● **Passage shown**
-- START --
This trust agreement speaks the intention of the subscribers thereto to place the legal and equitable title of this stock for a period of possibly 50 years beyond the power of any one of them, voluntarily or involuntarily, through operation of law, or otherwise, to remove the same from the control of the trustees. There can be no question of the right of Thomas M. Smyth to convey this property absolutely and that such conveyance would be valid as against any claim which his wife might make by virtue of the statute. It was not a conveyance which gave to Thomas M. Smyth the right to control the property and to resume the same at pleasure, as counsel for Mrs. Boyle contend. On the contrary, he gave up absolutely his right to control the property, and he entered into an agreement which made it absolutely impossible for him to resume control of that property at his pleasure. There was nothing fictitious about it. There was no sham or pretense about it. The conveyance was absolute and bona fide. There was no fraud about it, for it is undisputed on this record that Smyth retained an estate amply sufficient to meet his obligations to his creditors and to his wife and family.
It would unduly extend this opinion to discuss at length the facts in McFall v. Kirkpatrick, supra; Baker v. Wilmert, supra, and People v. Emery, supra, upon which Mrs. Boyle relies. It must be sufficient to say that the estates there dealt with were legal estates in land, and that in each case they involved the construction of the rule in Shelley’s case, which is applicable only to real estate and not to personal property, by the operation of which the court held that the entire legal and equitable title had become vested in the donee of the power. For perfectly obvious reasons, these cases have no application here.
In People v. Emery, supra, the court expressly said that there was no doubt that the grantor had made it plain that he intended that the heirs should take by purchase from him and not by descent from the life tenant under the rule in Shelley’s case; that the rule in Shelley’s case was a rule of law whose operation was independent 'of the intention of the grantor when the requisites of the rule existed; that the rule could not be evaded, however distinctly the intention to evade might appear. These cases are not applicable to the situation which exists on this record.
-- END --
● **Information given**
-- START --
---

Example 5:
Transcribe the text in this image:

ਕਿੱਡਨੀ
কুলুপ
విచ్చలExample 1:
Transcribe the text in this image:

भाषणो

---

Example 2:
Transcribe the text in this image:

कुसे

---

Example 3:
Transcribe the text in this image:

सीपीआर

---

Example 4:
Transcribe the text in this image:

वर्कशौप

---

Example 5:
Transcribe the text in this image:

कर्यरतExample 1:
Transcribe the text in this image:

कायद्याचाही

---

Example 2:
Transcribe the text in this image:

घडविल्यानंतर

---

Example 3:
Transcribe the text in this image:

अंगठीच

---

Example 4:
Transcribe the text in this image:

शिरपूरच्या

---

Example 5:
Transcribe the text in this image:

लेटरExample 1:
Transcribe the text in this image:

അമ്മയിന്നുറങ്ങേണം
-- END --
-- START --
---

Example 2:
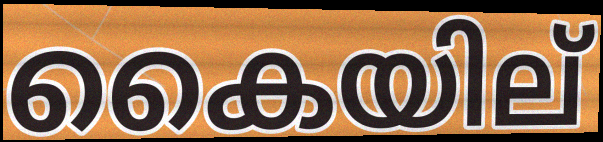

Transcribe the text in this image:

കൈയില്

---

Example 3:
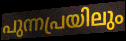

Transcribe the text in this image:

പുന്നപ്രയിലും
-- END --
● **Task instructions**
Answer these questions from the court opinion excerpt, in one line each:
(a) For how long might the trust agreement place the title of the stock beyond the subscribers' power?
(b) According to the excerpt, what kind of property does the rule in Shelley's case apply to?
(c) What does the excerpt say Smyth retained that shows there was no fraud?

● **The response**
(a) Possibly 50 years.
(b) It applies only to real estate, not to personal property.
(c) He retained an estate amply sufficient to meet his obligations to his creditors and to his wife and family.